Ryanair is now looking to summer 2021 to drive traffic growth across Europe but only if travel restrictions allow.

Ryanair, famed for its famously low prices, is an industry titan and is known to stimulate tourism flows to markets where there was previously little demand. As the airline comes to grips with the ‘new normal’, operating only 40% of their 2019 winter programme, it looks towards the summer (April to October) 2021 season for growth. The airline plans to operate a staggering 50%-80% of its previously planned schedule and expects the arrival of its Boeing 737 MAX-200 aircraft with 4% additional seats compared to the current fleet to support its operational ramp-up.

The airline’s financial position will enable it to rapidly increase operations

The airline has been severely impacted by the Covid-19 crisis with passenger numbers falling by 80% for the first half of 2020’s fiscal year from 2019. Ryanair reported a loss of only €197m ($238.8m) in H1 2020 (April to October), placing the airline in a stronger position than many of its European counterparts who have made losses into the billions.

The airline’s significant presence in Europe will enable it to be bullish in its summer expansion. Ryanair can flood low fares into the market and significantly stimulate demand, but success will depend on how the Covid-19 pandemic progresses.

The arrival of a vaccine and further roll-out of airport testing across Europe will be essential to improve consumer confidence and help drive traffic growth. Without this, demand is likely to be suppressed and even the ‘Ryanair’ effect will not stimulate the market enough to warrant operating at 80% of planned capacity.

Consumer confidence is low and travel restrictions are a massive challenge

Only 30% of global respondents in Globaldata’s latest consumer survey (7 – 11 October 2020) ‘strongly’ or ‘somewhat’ agreed that they will book an international trip (business or leisure) this year, increasing slightly to 41% for a domestic trip.

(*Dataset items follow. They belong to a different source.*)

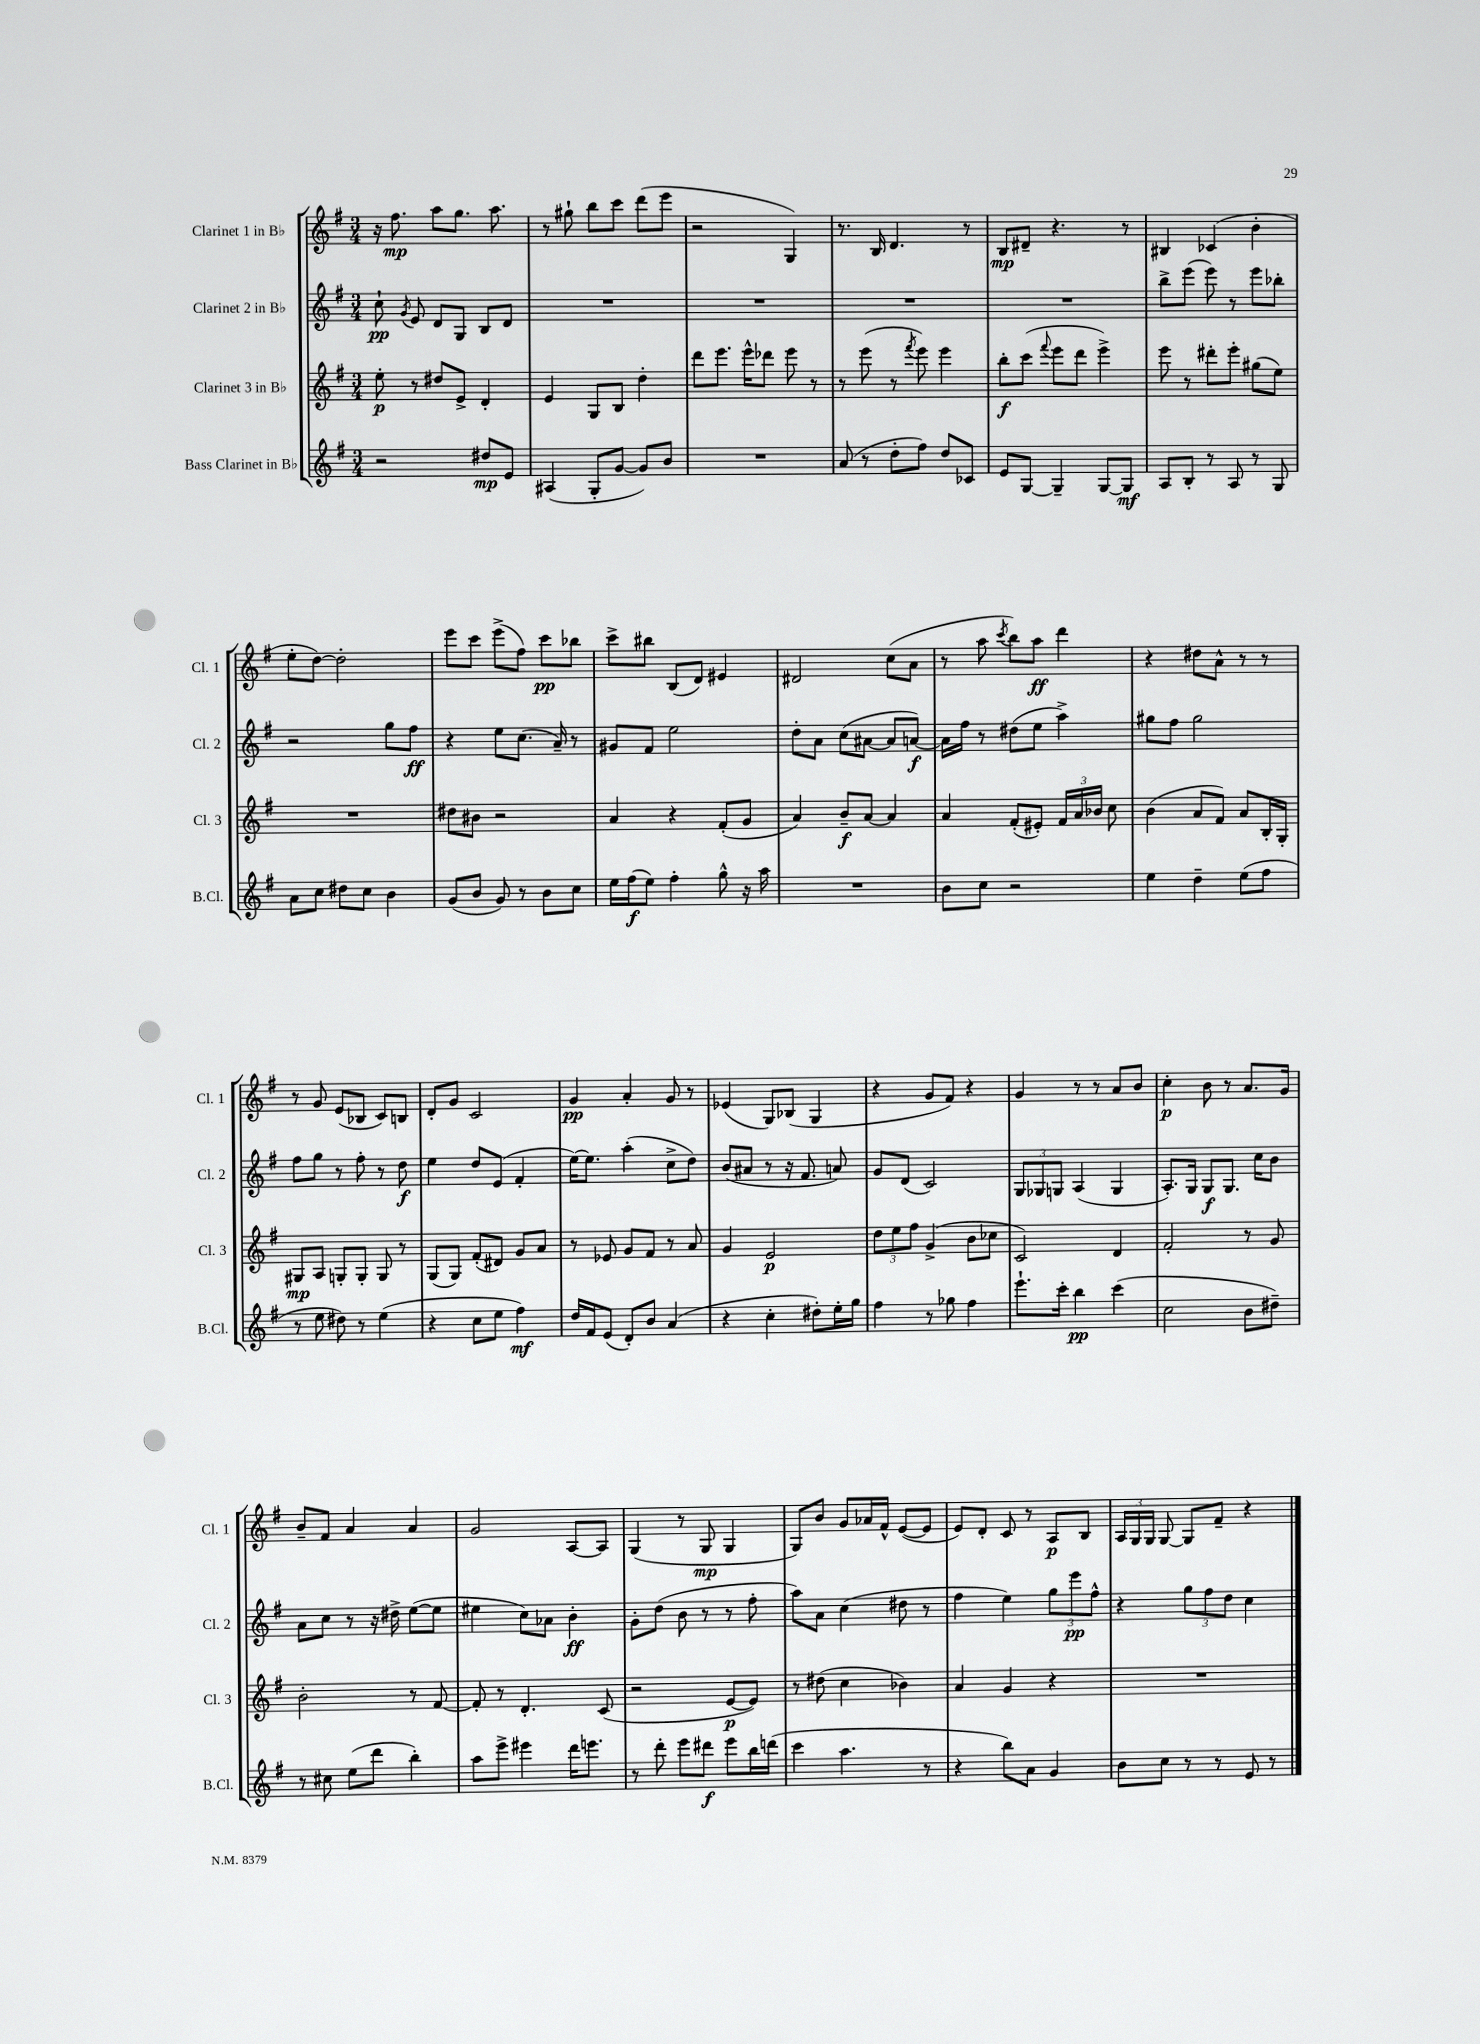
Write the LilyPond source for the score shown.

<<
\new StaffGroup <<
\new Staff = "s0" \with { instrumentName = "Clarinet 1 in Bb" shortInstrumentName = "Cl. 1" } {
    \clef treble \key g \major \numericTimeSignature \time 3/4
    \autoBeamOff r16 fis''8.\mp a''8[ g''8.] a''8. |
    r8 gis''8-! b''8[ c'''8] d'''8[( e'''8] |
    r2 g4) |
    r8. b16 d'4. r8 |
    b8[\mp dis'8]-- r4. r8 |
    bis4 ces'4( b'4-. |
    e''8[-. d''8]~) d''2-. |
    e'''8[ c'''8] e'''8[->( fis''8]) c'''8[\pp bes''8] |
    c'''8[-> bis''8] b8[( d'8]) eis'4 |
    dis'2 c''8[( a'8] |
    r8 a''8 \acciaccatura { c'''8 } b''8[) a''8]\ff d'''4 |
    r4 dis''8[ a'8]-^ r8 r8 |
    r8 g'8 e'8[( bes8] c'8[) b8] |
    d'8[-. g'8] c'2 |
    g'4\pp a'4-. g'8 r8 |
    ees'4( g8[) bes8]( g4 |
    r4 g'8[ fis'8]) r4 |
    g'4 r8 r8 a'8[ b'8] |
    c''4-.\p b'8 r8 a'8.[ g'16] |
    b'8[-- fis'8] a'4 a'4 |
    g'2 a8[~ a8] |
    g4( r8 g8\mp g4 |
    g8[) b'8] g'8[ aes'16 fis'16]-^ e'8[~( e'8] |
    e'8[) d'8]-. c'8 r8 a8[\p b8] |
    \tuplet 3/2 { a16[ g16 g16] } g8~ g8[ fis'8]-- r4 \bar "|." |
}
\new Staff = "s1" \with { instrumentName = "Clarinet 2 in Bb" shortInstrumentName = "Cl. 2" } {
    \clef treble \key g \major \numericTimeSignature \time 3/4
    \autoBeamOff c''8-!\pp \acciaccatura { g'8 } e'8 d'8[ g8] b8[ d'8] |
    R2. |
    R2. |
    R2. |
    R2. |
    b''8[-> e'''8]( e'''8) r8 e'''8[ bes''8]-. |
    r2 g''8[ fis''8]\ff |
    r4 e''8[ c''8.]( a'16--) r8 |
    gis'8[ fis'8] e''2 |
    d''8[-. a'8] c''8[( ais'8]~ ais'8[ a'8]~\f) |
    a'16[ fis''16] r8 dis''8[( e''8] a''4->) |
    gis''8[ fis''8] gis''2 |
    fis''8[ g''8] r8 fis''8-. r8 d''8\f |
    e''4 d''8[ e'8]( fis'4-. |
    e''16[~) e''8.] a''4-.( c''8[-> d''8]) |
    b'8[( ais'8] r8 r16 fis'8. a'8) |
    g'8[ d'8]( c'2) |
    \tuplet 3/2 { g8[ ges8 g8] } a4( g4 |
    a8.[-.) g16] g8[\f g8.] c''16[ b'8] |
    a'8[ c''8] r8 r16 dis''16-> e''8[~( e''8] |
    eis''4 c''8[) aes'8] b'4-.\ff |
    g'8[-. d''8]( b'8 r8 r8 fis''8-. |
    a''8[) a'8] c''4( dis''8 r8 |
    fis''4 e''4) \tuplet 3/2 { g''8[ e'''8\pp fis''8]-^ } |
    r4 \tuplet 3/2 { g''8[ fis''8 d''8] } c''4 \bar "|." |
}
\new Staff = "s2" \with { instrumentName = "Clarinet 3 in Bb" shortInstrumentName = "Cl. 3" } {
    \clef treble \key g \major \numericTimeSignature \time 3/4
    \autoBeamOff e''8-.\p r8 dis''8[ e'8]-> d'4-. |
    e'4 g8[ b8] d''4-. |
    d'''8[ e'''8.] e'''16[-^ des'''8] e'''8 r8 |
    r8 e'''8( r8 \acciaccatura { fis'''8 } e'''8) e'''4 |
    b''8[-.\f c'''8]( \appoggiatura { fis'''8 } e'''8[ d'''8] e'''4->) |
    e'''8 r8 dis'''8[-. e'''8]-. gis''8[( e''8]) |
    R2. |
    dis''8[ bis'8] r2 |
    a'4 r4 fis'8[-.( g'8] |
    a'4) b'8[--\f a'8]~ a'4 |
    a'4 fis'8[-.( eis'8]-.) \tuplet 3/2 { fis'16[ a'16 bes'16] } c''8 |
    b'4( a'8[ fis'8]) a'8[ b16-. g16]-. |
    gis8[\mp a8] g8[-. g8]-. g8 r8 |
    g8[( g8]) fis'8[-.( dis'8]) g'8[ a'8] |
    r8 ees'8 g'8[ fis'8] r8 a'8 |
    g'4 e'2\p |
    \tuplet 3/2 { d''8[ e''8 fis''8] } g'4->( b'8[ ces''8] |
    c'2) d'4 |
    fis'2-. r8 g'8 |
    b'2-. r8 fis'8~ |
    fis'8-. r8 d'4.-. c'8( |
    r2 e'8[~\p e'8]) |
    r8 dis''8( c''4 bes'4) |
    a'4 g'4 r4 |
    R2. \bar "|." |
}
\new Staff = "s3" \with { instrumentName = "Bass Clarinet in Bb" shortInstrumentName = "B.Cl." } {
    \clef treble \key g \major \numericTimeSignature \time 3/4
    \autoBeamOff r2 dis''8[\mp e'8] |
    ais4( g8[-. g'8]~ g'8[) b'8] |
    R2. |
    a'8( r8 d''8[-. fis''8]) d''8[ ces'8] |
    e'8[ g8]~ g4-- g8[~ g8]\mf |
    a8[ b8]-. r8 a8 r8 g8 |
    a'8[ c''8] dis''8[ c''8] b'4 |
    g'8[( b'8] g'8) r8 b'8[ c''8] |
    e''16[ fis''16\f( e''8]) fis''4-. g''8-^ r16 a''16 |
    R2. |
    b'8[ c''8] r2 |
    e''4 d''4-- e''8[( fis''8] |
    r8 e''8 dis''8) r8 e''4( |
    r4 c''8[ e''8] fis''4\mf) |
    d''16[ fis'16 e'8]( d'8[-.) b'8] a'4( |
    r4 c''4-. dis''8[-.) e''16-. g''16] |
    fis''4 r8 ges''8 fis''4 |
    e'''8.[-! c'''16]-. b''4\pp c'''4( |
    c''2 b'8[ dis''8]--) |
    r8 cis''8 e''8[( d'''8] b''4-.) |
    a''8[ e'''8]-> eis'''4 d'''16[ e'''8.] |
    r8 d'''8-. e'''8[ dis'''8]\f e'''8[ b''16 d'''16]( |
    c'''4 a''4. r8 |
    r4 b''8[) a'8] g'4 |
    b'8[ c''8] r8 r8 e'8 r8 \bar "|." |
}
>>
>>
\layout { \context { \Score \remove "Bar_number_engraver" } }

As the pandemic enters its second wave across many European countries, confidence is set to decrease further as more travel restrictions will create a physical barrier to travel.

Pent-up demand is evident in the aviation industry and the recent opening of the Canaries to many European countries proved this. Two days after the announcement that travellers will not have to quarantine upon return, Ryanair recorded 52,000 bookings for the islands, leading to the addition of extra capacity into the market.

With more European countries announcing further restrictions and lockdowns, the outlook for 2021 is looking bleaker than ever.

If the airline’s history is anything to go by, Ryanair could drive growth passenger demand across Europe in 2021. Proper management of travel restrictions, streamlined corridor lists by European countries and the replacement of quarantine with testing could all positively work in Ryanair’s favour for a successful summer 2021 season.